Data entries
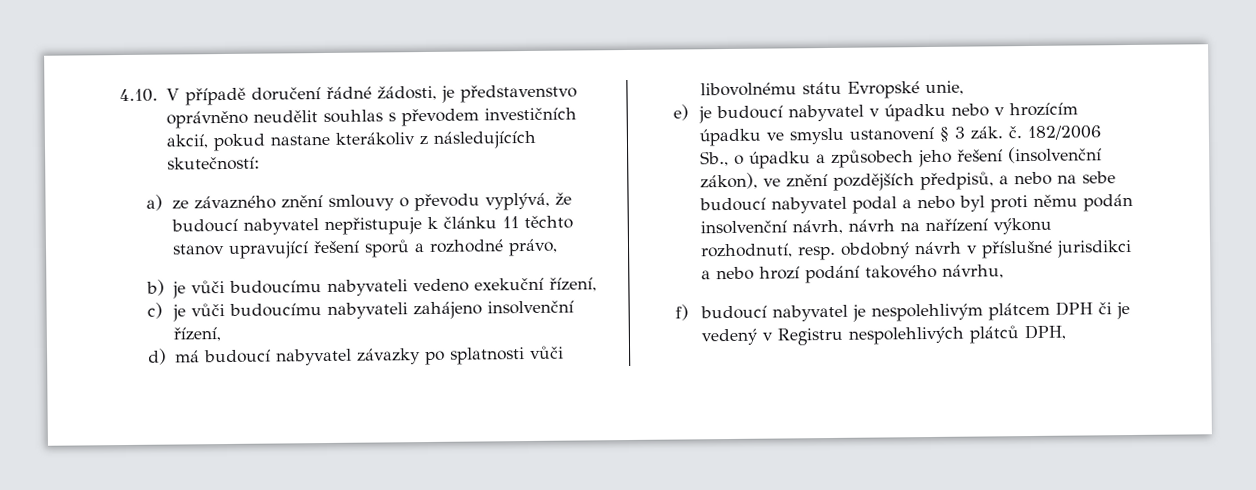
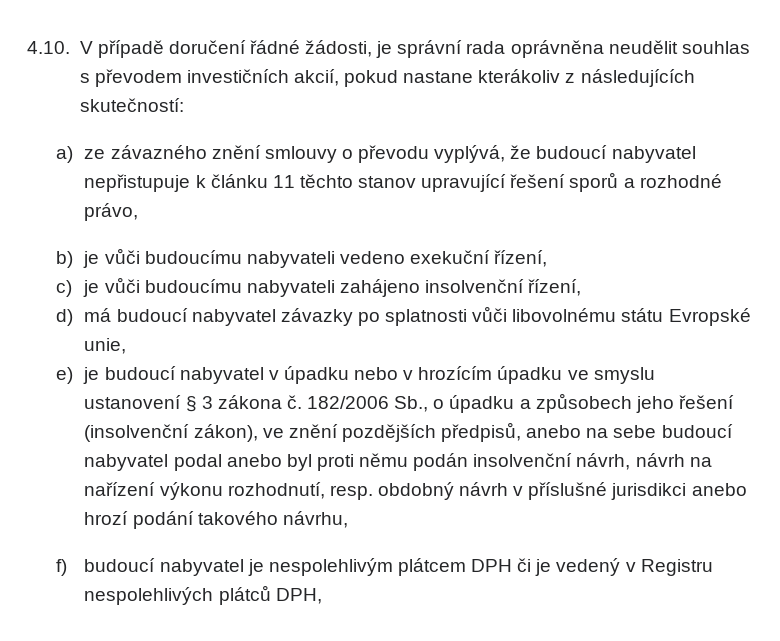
[459,84,577,103] [165,110,248,129] představenstvo oprávněno -> [397,40,604,58] správní rada oprávněna
[969,126,1003,140] zák. -> [217,395,282,409] zákona
[998,171,1052,186] a nebo -> [526,425,582,438] anebo
[901,195,955,210] a nebo -> [226,454,282,467] anebo
[700,266,754,281] a nebo -> [691,483,747,496] anebo

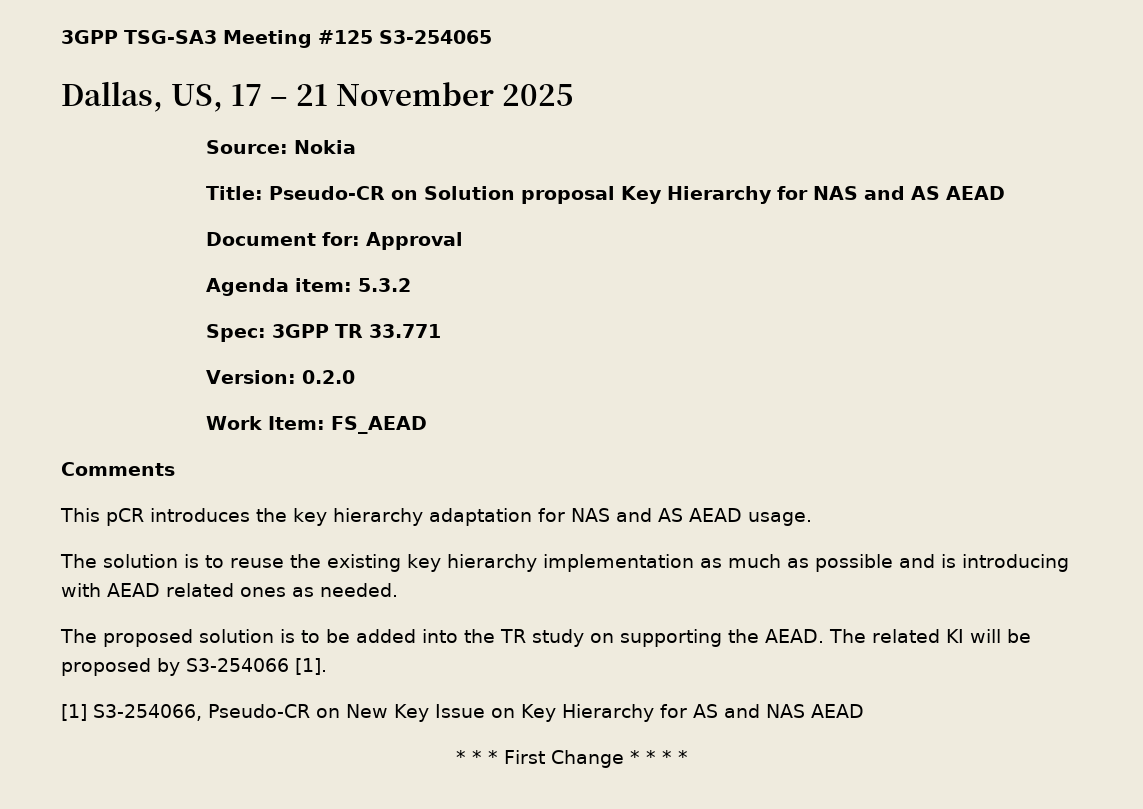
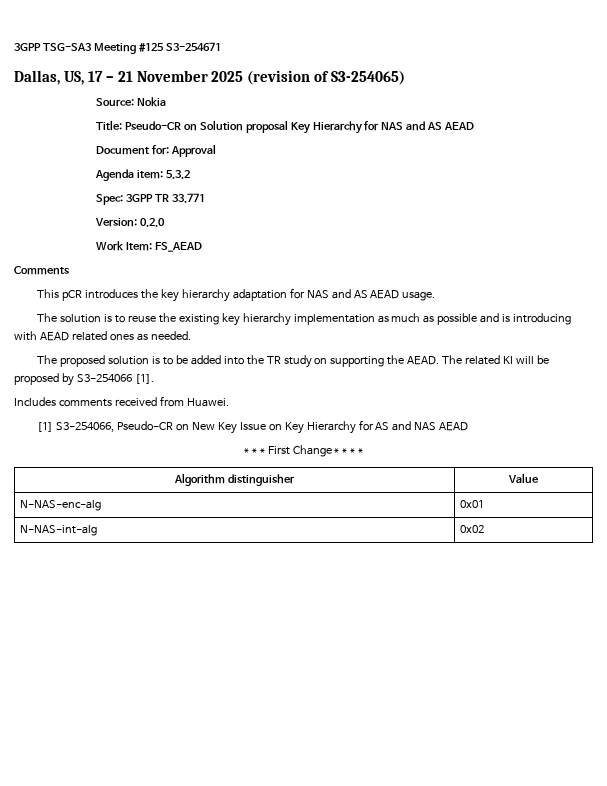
[379,30,492,44] S3-254065 -> [165,42,221,51] S3-254671
(574, 95) none -> [247,70,406,85] (revision of S3-254065)
(327, 666) none -> [14,396,229,407] // Includes comments received from Huawei.
(688, 757) none -> [174,473,295,486] [508,473,539,483] [19,500,101,511] [459,500,484,508] [19,525,97,536] [459,525,484,533] // Algorithm distinguisher | Value // N-NAS-enc-alg | 0x01 // N-NAS-int-alg | 0x02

WORK TASK
Go through the records above, find each line with the string "none", and copy it.

RESULT OF THE EXERCISE
(574, 95) none -> [247,70,406,85] (revision of S3-254065)
(327, 666) none -> [14,396,229,407] // Includes comments received from Huawei.
(688, 757) none -> [174,473,295,486] [508,473,539,483] [19,500,101,511] [459,500,484,508] [19,525,97,536] [459,525,484,533] // Algorithm distinguisher | Value // N-NAS-enc-alg | 0x01 // N-NAS-int-alg | 0x02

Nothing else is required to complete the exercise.